What the task requires: The response should repeat word for word every line below from the one with "pinky dip: (200, 179)" to the one with "index mcp: (293, 254)", inclusive, and nothing else; leave pictures out.

Entries taken from a collection
____________

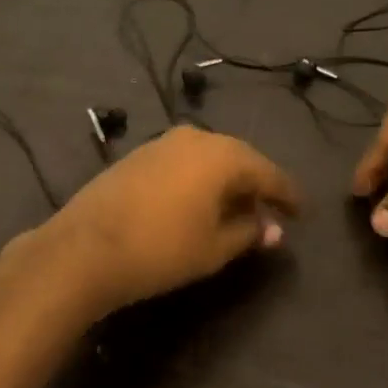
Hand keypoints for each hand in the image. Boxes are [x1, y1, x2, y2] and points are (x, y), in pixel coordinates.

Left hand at [41, 126, 300, 313]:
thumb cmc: (161, 249)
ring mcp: (163, 142)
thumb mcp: (214, 248)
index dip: (287, 194)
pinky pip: (184, 162)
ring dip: (226, 181)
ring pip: (209, 158)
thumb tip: (272, 228)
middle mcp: (195, 138)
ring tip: (236, 209)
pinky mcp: (139, 154)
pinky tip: (199, 202)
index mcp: (222, 155)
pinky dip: (200, 179)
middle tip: (270, 211)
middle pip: (238, 158)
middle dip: (256, 184)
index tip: (301, 212)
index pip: (267, 172)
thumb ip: (249, 232)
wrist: (86, 247)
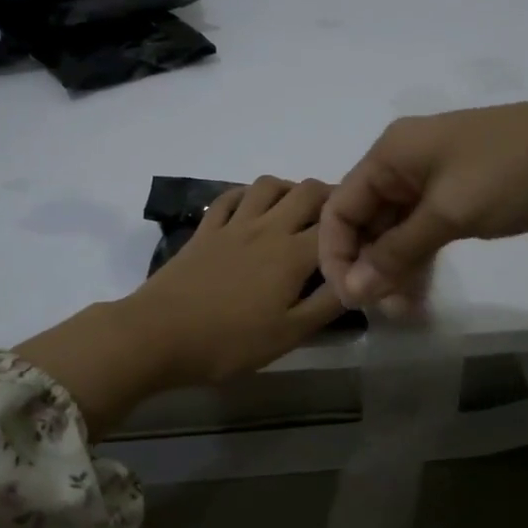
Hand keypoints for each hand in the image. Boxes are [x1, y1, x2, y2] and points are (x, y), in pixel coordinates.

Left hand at [16, 176, 344, 438]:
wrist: (157, 334)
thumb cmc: (228, 342)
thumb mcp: (288, 335)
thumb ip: (326, 305)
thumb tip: (358, 280)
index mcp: (293, 254)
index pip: (338, 224)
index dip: (359, 224)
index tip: (370, 233)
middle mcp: (268, 227)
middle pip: (307, 191)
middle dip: (330, 197)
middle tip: (336, 221)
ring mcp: (233, 224)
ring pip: (268, 185)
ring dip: (289, 189)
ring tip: (296, 211)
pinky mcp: (205, 229)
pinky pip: (230, 196)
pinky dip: (248, 194)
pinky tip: (252, 208)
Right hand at [320, 91, 527, 311]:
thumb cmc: (515, 171)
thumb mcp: (450, 211)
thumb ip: (397, 252)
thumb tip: (354, 291)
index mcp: (391, 154)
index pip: (340, 208)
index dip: (337, 255)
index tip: (352, 302)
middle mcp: (406, 164)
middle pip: (366, 220)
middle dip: (369, 267)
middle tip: (389, 313)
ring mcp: (438, 180)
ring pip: (397, 230)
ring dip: (395, 269)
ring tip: (407, 311)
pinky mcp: (466, 196)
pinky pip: (427, 231)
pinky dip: (421, 259)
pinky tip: (422, 293)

____________

Solution for this task:
pinky dip: (200, 179)
middle tip: (270, 211)
middle pip: (238, 158)
middle dip: (256, 184)
index tip: (301, 212)
index pip: (267, 172)
thumb ip: (249, 232)
wrist: (86, 247)
Hand keypoints for each hand in the image. Boxes are [x1, y1, x2, y2] and points are (x, y), in pixel coordinates.

Left hand at [16, 176, 344, 438]:
wrist: (157, 334)
thumb cmc: (228, 342)
thumb mcp: (288, 335)
thumb ip: (326, 305)
thumb tip: (358, 280)
index mcp: (293, 254)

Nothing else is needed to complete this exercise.